East Village, NYC — As a self-considered "old school" food blogger, my default is to lament the Instagram-ification of food(ie) culture. It has produced and rather extreme style-over-substance ideology in food promotion that markets visual aesthetics over any viability on how a food actually is made or tastes.
Since the cronut, social media has been boasting a parade of photogenically-inspired of rainbow bagels, cotton candy-adorned milkshakes, and the like. My cynicism leads me to believe that these dishes are created for mostly — if not solely — for the purpose of being observed more than being eaten.
But in fairness, I can't let my preconceptions alone form my judgment of a food or a restaurant, so intrigued by the supersized soup dumplings that have been popping up on the KAC Food Instagram — and enjoying some very positive press —as of late, I decided that more thorough research would be necessary to find out what these culinary water balloons were really about, prompting me to make the quick trip, down to 8th Street and 1st Avenue, to the full, small space for lunch.
The "marquee" item on the menu at Drunken Dumpling is — the draw — is, of course, the XL Xiao Long Bao, which is bowl-sized soup dumpling holding crab, shrimp, scallops, and ground pork, in a combination of hot chicken, pork, and vegetable broths. The soup is sealed within the doughy bun; the bun is meant to be first pierced with a straw, so that one can sip the broth. Then one can go into the dumpling with a fork or spoon to get at all the solid, meaty goodness, and firm yet spongy dumpling.
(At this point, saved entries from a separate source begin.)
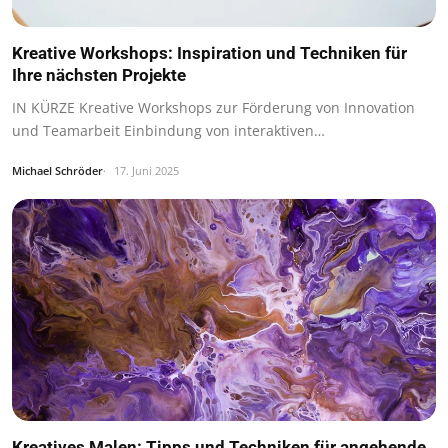
Kreative Workshops: Inspiration und Techniken für
Ihre nächsten Projekte
IN KÜRZE Kreative Workshops zur Förderung von Innovation
und Teamarbeit Einbindung von interaktiven…
Michael Schröder
17. Juni 2025
Kreatives Malen: Tipps und Techniken für angehende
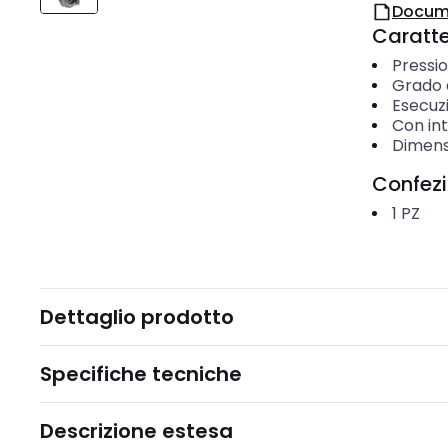
Docum
Caratter
Pressio
Grado d
Esecuz
Con in
Dimensi
Confez
1
PZ
Dettaglio prodotto
Specifiche tecniche
Descrizione estesa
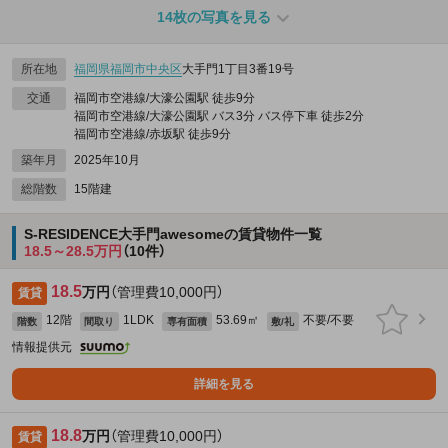
14枚の写真を見る
所在地
福岡県
福岡市中央区
大手門1丁目3番19号
交通
福岡市空港線/大濠公園駅 徒歩9分
福岡市空港線/大濠公園駅 バス3分 バス停下車 徒歩2分
福岡市空港線/赤坂駅 徒歩9分
築年月
2025年10月
総階数
15階建
S-RESIDENCE大手門awesomeの賃貸物件一覧
18.5～28.5万円
（10件）
18.5
万円
（管理費10,000円）
賃貸
12階
1LDK
53.69㎡
不要/不要
階数
間取り
専有面積
敷/礼
情報提供元
詳細を見る
18.8
万円
（管理費10,000円）
賃貸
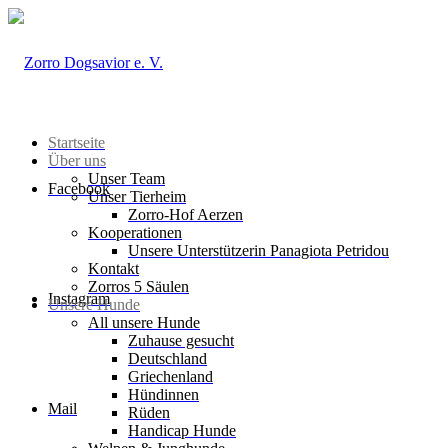
Startseite
Über uns
Unser Team
Facebook
Unser Tierheim
Zorro-Hof Aerzen
Kooperationen
Unsere Unterstützerin Panagiota Petridou
Kontakt
Zorros 5 Säulen
Instagram
Unsere Hunde
All unsere Hunde
Zuhause gesucht
Deutschland
Griechenland
Hündinnen
Mail
Rüden
Handicap Hunde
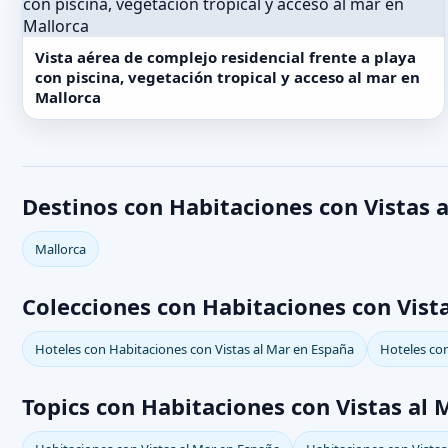
Vista aérea de complejo residencial frente a playa
con piscina, vegetación tropical y acceso al mar en
Mallorca
Destinos con Habitaciones con Vistas 
Mallorca
Colecciones con Habitaciones con Vist
Hoteles con Habitaciones con Vistas al Mar en España
Hoteles con
Topics con Habitaciones con Vistas al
Far more than just show, the broth in the dumpling was sublime, actually, aromatic, with balance and depth, rounding out the sweetness of the crab, shrimp, and scallop, while boasting that extra earthy layer of porky goodness.
At that size the XL dumpling is a meal unto itself, but I always need to get as much as in informed opinion as possible of a restaurant's menu, so I tried as well the fried chicken with cashews pot stickers (jiaozi) and the steamed pork buns with scallions (baozi)
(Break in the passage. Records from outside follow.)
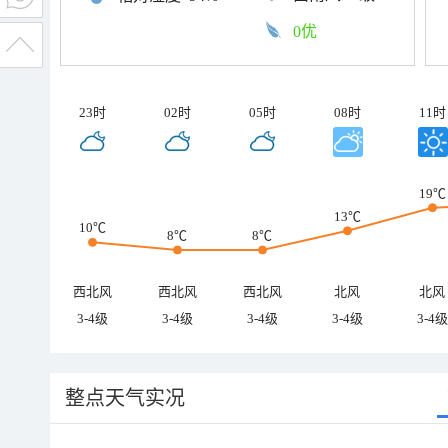
0优
23时
02时
05时
08时
11时
19℃
13℃
10℃
8℃
8℃
西北风
西北风
西北风
北风
北风
3-4级
3-4级
3-4级
3-4级
3-4级
整点天气实况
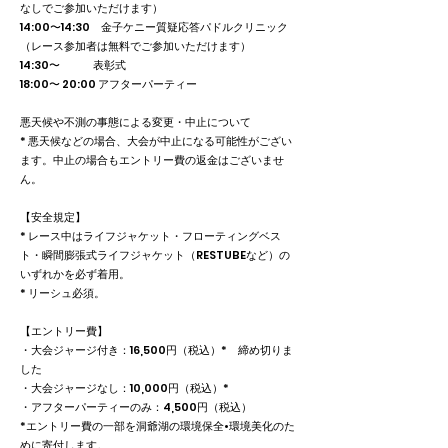
なしでご参加いただけます）
14:00〜14:30 金子ケニー質疑応答パドルクリニック
（レース参加者は無料でご参加いただけます）
14:30〜 表彰式
18:00〜 20:00 アフターパーティー
悪天候や不測の事態による変更・中止について
* 悪天候などの場合、大会が中止になる可能性がござい
ます。中止の場合もエントリー費の返金はございませ
ん。
【安全規定】
* レース中はライフジャケット・フローティングベス
ト・瞬間膨張式ライフジャケット（RESTUBEなど）の
いずれかを必ず着用。
* リーシュ必須。
【エントリー費】
・大会ジャージ付き：16,500円（税込）* 締め切りま
した
・大会ジャージなし：10,000円（税込）*
・アフターパーティーのみ：4,500円（税込）
​*エントリー費の一部を洞爺湖の環境保全•環境美化のた
めに寄付します。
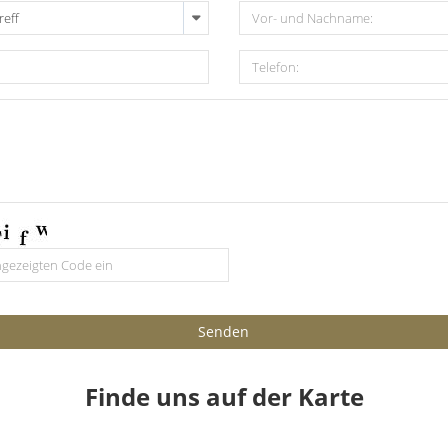
reff
Senden
Finde uns auf der Karte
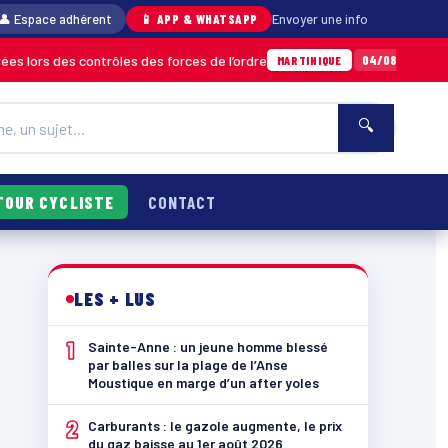
👤 Espace adhérent
📱 APP & WHATSAPP
Envoyer une info
es contrôles des forces de l’ordre
Un import
04/08 · 11h06
MARTINIQUE
🔍
TOUR CYCLISTE
CONTACT
LES + LUS
1
Sainte-Anne : un jeune homme blessé
par balles sur la plage de l’Anse
Moustique en marge d’un after yoles
2
Carburants : le gazole augmente, le prix
du gaz baisse au 1er août 2026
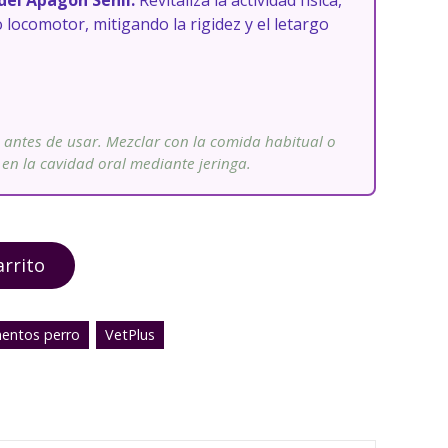
del Apagón Senil:
Revitaliza la actividad física,
o locomotor, mitigando la rigidez y el letargo
 antes de usar. Mezclar con la comida habitual o
en la cavidad oral mediante jeringa.
arrito
entos perro
VetPlus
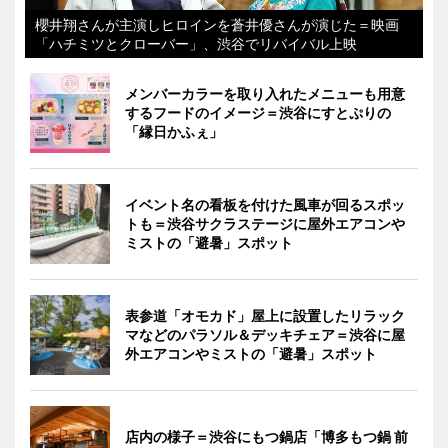
櫻井翔さんが主演しヒロインを蒼井優さんが演じた＝映画
「ハチミツとクローバー」、渋谷でリバイバル上映
メンバーカラーを取り入れたメニューも用意
するフードのイメージ＝渋谷にすとぷりの
「縁日かふぇ」
イベント名の看板を付けた風車が回るスポッ
トも＝渋谷サクラステージに屋外エアコンや
ミストの「避暑」スポット
表参道「オモカド」屋上に設置したリラック
マなどのパラソル＆デッキチェア＝渋谷に屋
外エアコンやミストの「避暑」スポット
店内の様子＝渋谷にもつ鍋店「博多もつ鍋 前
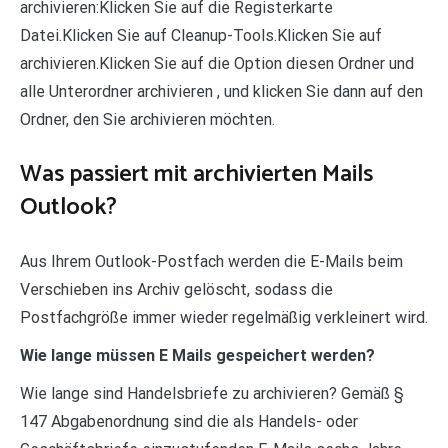
archivieren:Klicken Sie auf die Registerkarte
Datei.Klicken Sie auf Cleanup-Tools.Klicken Sie auf
archivieren.Klicken Sie auf die Option diesen Ordner und
alle Unterordner archivieren , und klicken Sie dann auf den
Ordner, den Sie archivieren möchten.
Was passiert mit archivierten Mails
Outlook?
Aus Ihrem Outlook-Postfach werden die E-Mails beim
Verschieben ins Archiv gelöscht, sodass die
Postfachgröße immer wieder regelmäßig verkleinert wird.
Wie lange müssen E Mails gespeichert werden?
Wie lange sind Handelsbriefe zu archivieren? Gemäß §
147 Abgabenordnung sind die als Handels- oder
These as well were extremely well executed, both order's ground meat fillings tender, juicy, and flavorful, each bolstered nicely by a toothsome, pliable, doughs for texture — the potstickers boasting a fun, crisp edge, and the buns go the other direction with an airy, pillowing wrap.
The place was just opened a weeks ago by the mother-son team of Yuan Lee (son) and Quihi Guan, whose recipes it is that make the menu, and the restaurant now, understandably, already has a loyal following. So much so that a young lady from Iowa City, Leslie, came in to get tips for the dumplings she's making in home hometown for her business, Dumpling Darling. She and her fans were likewise very impressed.
As impressed as every other diner seemed to be. Especially once learning that Quihi herself is the one who preps all of the dishes herself and as well cooks many of them to order for lucky, happy diners.
Her lifelong love for her dishes is self-evident in the tastefully refined flavors of her food that hopefully continues to pack the place with grateful, eager appetites for the long haul, and not just mobile device cameras until the next foodie trend item.